Thursday, 21 de November de 2024 ISSN 1519-7670 - Ano 24 - nº 1315

Saber o que os espiões sabem provoca guerra virtual pela informação

A polêmica mundial desatada pelo fato de o serviço secreto norte-americano espionar o tráfego de dados na internet está deixando de ser um mero episódio de violação da privacidade para assumir o formato de uma operação militar dos Estados Unidos, apoiada pela Inglaterra, para tentar manter o controle sobre o fluxo mundial de informações.

A internet quebrou a rígida centralização no fluxo mundial de dados, criando uma situação inédita na história recente. As principais potências econômicas e militares do planeta decidiram partir para a ação ao perceberem que seus segredos começam a ser divulgados como uma facilidade e frequência nunca vistas antes.

As mais recentes iniciativas anglo-americanas no terreno da espionagem virtual mostram que a questão central agora é o controle da informação disponível no mundo. Os estrategistas em guerra cibernética no Pentágono sabem que a possibilidade de vazamentos de informações sigilosas é cada vez maior e tendem a se tornar rotineiros.

Daí a sua decisão de levar a questão para o terreno político, onde as potências mundiais ainda exercem um forte poder de intimidação, em contraste com o efeito desestabilizador do sistema mundial de inteligência provocado pelas tecnologias digitais e pela internet.

A datificação, processo de transformação em dados de tudo o que conhecemos, aumentou de forma vertiginosa o acervo mundial de informações. Diariamente circulam na web pouco mais de 1,8 mil petabytes de dados (um petabyte equivale a 1,04 milhão de gigabytes), dos quais a Agência de Segurança dos Estados Unidos (a controvertida NSA) admite ter capacidade de monitorar apenas 29 petabytes.

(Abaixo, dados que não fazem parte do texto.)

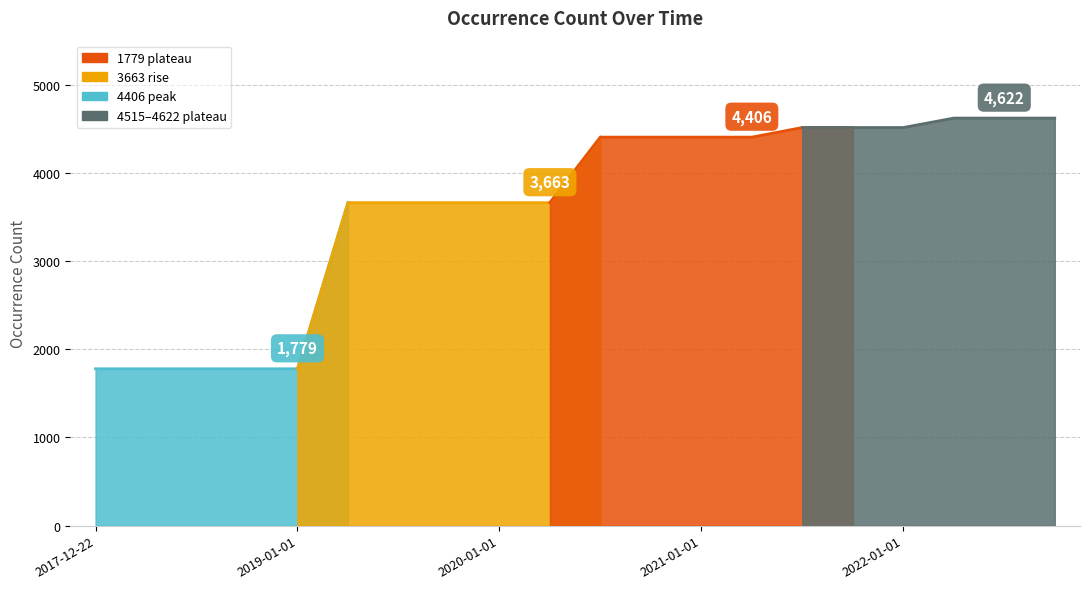

True or false: the data shows 3663 at 2019-04-06.

True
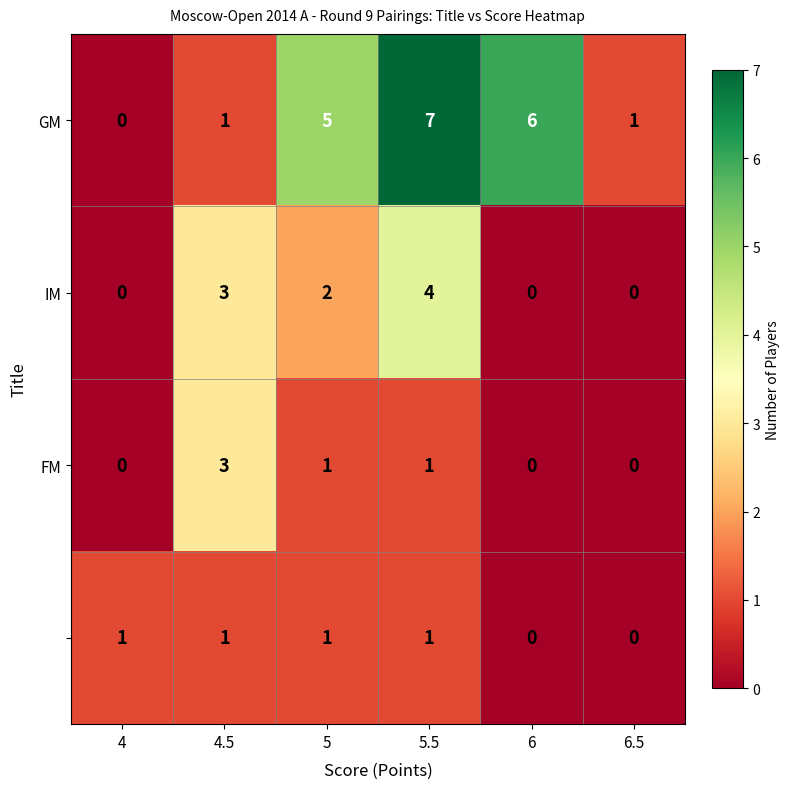

What is the difference between the highest and lowest values at 5?

4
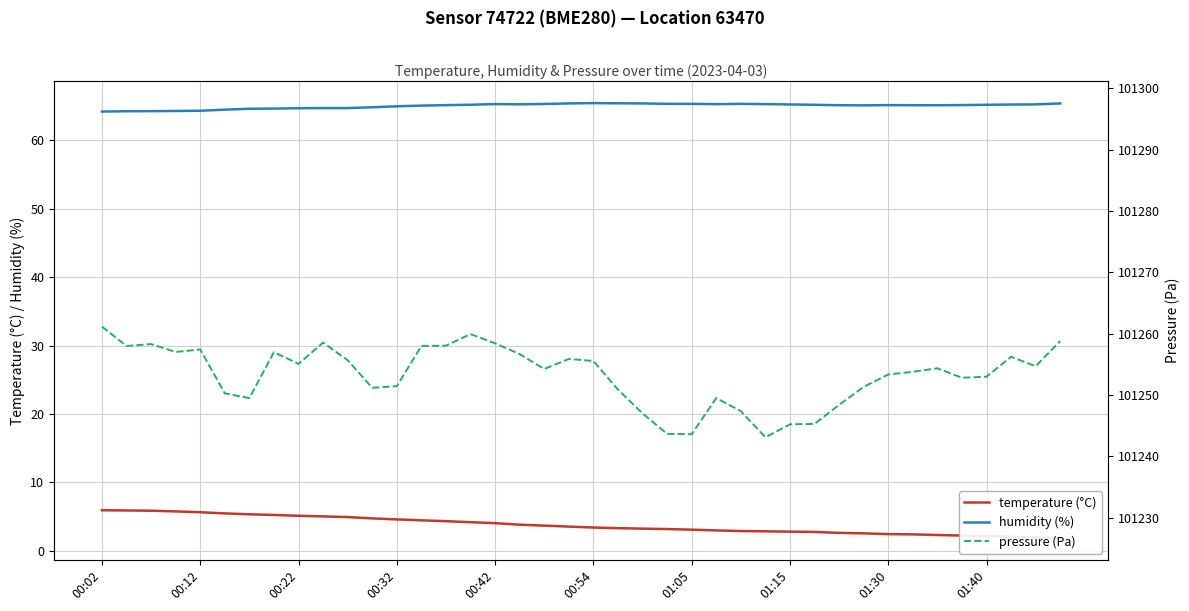

Read the humidity (%) value at 21.

65.4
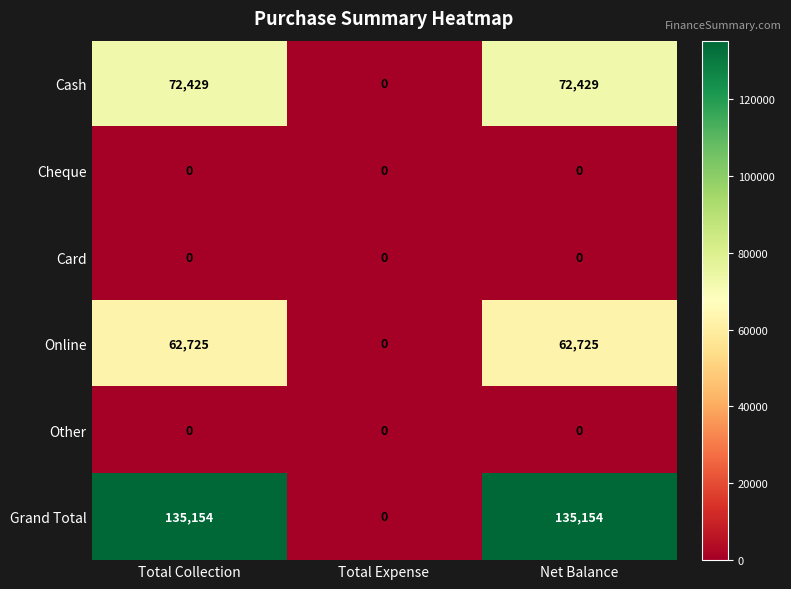

True or false: Cheque has a value of 0 at Total Collection.

True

Pode parecer muito pouco, mas segundo o consultor norte-americano Jeff Jarvis é um volume equivalente a 400 vezes o total de páginas web indexadas diariamente pelo Google e 156 vezes o total de vídeos adicionados ao YouTube a cada 24 horas.

Não é mais viável exercer um controle material sobre o fluxo de dados na internet, algo como se alguém tivesse a possibilidade de cortar ou interromper a circulação de mensagens entre computadores ao redor do mundo. Possível é, mas isso geraria o caos financeiro, econômico e industrial em escala planetária.

Assim, os centros mundiais de poder optaram pelo desenvolvimento de uma batalha pela informação – onde o essencial não é mais guardar segredos, mas saber o que os outros sabem ou podem vir a saber. O manejo dos grandes dados permite estabelecer correlações entre fatos, dados e eventos numa amplitude e rapidez impossíveis de serem alcançados até agora.

Dados sobre viajantes de voos internacionais permitem, hoje, identificar ações que nem mesmo os próprios protagonistas têm consciência plena, segundo Viktor Mayer-Schonberger e Kenneth Cukier, autores do livro Big Data: a Revolution that Will Transform the Way We Live, Work and Think.

Como tudo o que fazemos diariamente é transformado em dados pelo nosso banco, pelo correio eletrônico, Facebook, cartão de crédito etc., já somos passíveis de monitoramento em tempo real, em caráter permanente. São esses dados que alimentam os softwares analíticos que produzem correlações que servem de base para decisões estratégicas.

Isso já acontece há pelo menos cinco anos, mas só agora se tornou público porque pessoas comuns começaram a disseminar o que sabem sobre o que as organizações de espionagem e inteligência sabem a nosso respeito.

O escândalo provocado pelas informações divulgadas por Edward Snowden, um ex-agente da CIA norte-americana, equivale a uma quebra da privacidade dos órgãos de segurança. A lógica é simples: os espiões podem quebrar a nossa privacidade, mas quando a internet nos permite quebrar a deles, o jogo muda de caráter. Não se trata mais de uma discussão sobre valores, mas de uma confrontação política.